Adipose derived mesenchymal stem cell exosomes for ß cell protection and regeneration

​The project will apply a multidisciplinary approach combining studies in cellular and animal models to investigate if ''cell free'' purified AD-MSCs exosome treatment can protect and regenerate ß cell.

Type 1 diabetes (T1D) disease is characterized by destruction of ß cells. However, studies have shown that patients still have residual ß cell mass and activity years after diagnosis. Hence, developing therapeutic approaches for maintaining, recovering or regenerating ß cell mass within the pancreas of T1D patients is of paramount importance. 

One promising approach is the use of mesenchymal stem cells (MSCs) that have been successfully used for regenerative purposes in the other diseases. However, the clinical translation of MSC therapy for treatment of T1D has been sub-optimal, predominantly due to the inability of MSCs to reach the pancreas. Moreover, evidence suggests that the potential therapeutic effect of MSCs is mostly mediated by releasing broad spectrum of autocrine and paracrine factors mainly constrained in extracellular vesicles (EVs). 

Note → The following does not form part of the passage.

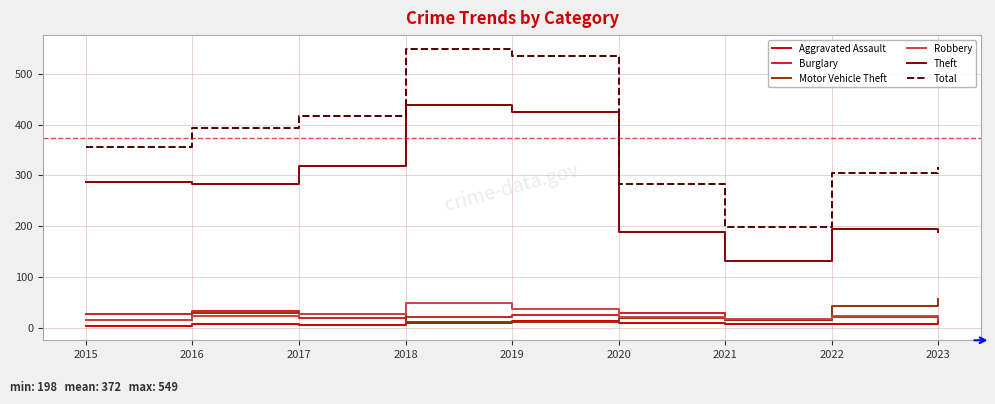

True or false: Total and Motor Vehicle Theft cross at least once.

False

An important sub-group of EVs are exosomes, which most likely are the principal mediators underlying the therapeutic effect of MSCs. Therefore, to investigate the therapeutic effect of exosomes on protecting and regenerating ß cells and subsequent glycemic regulation, in this study, using an innovative novel technology I will purify exosomes and in a “cell-free” approach for the first time, deliver them to the rat diabetic pancreas by a newly developed intra-arterial controllable delivery technique. I will further investigate the molecular mechanisms by which exosomes exert their therapeutic effects on ß cells in cell culture.

Aim

To investigate the therapeutic effect of AD-MCs exosomes on protecting and regenerating damaged β cells using cellular and rat models of T1D.

Collaborators

Avnesh S Thakor, Stanford Bio-X, Stanford university medical center, USA.
Utkan Demirci, Stanford Bio-X, Canary cancer center, USA.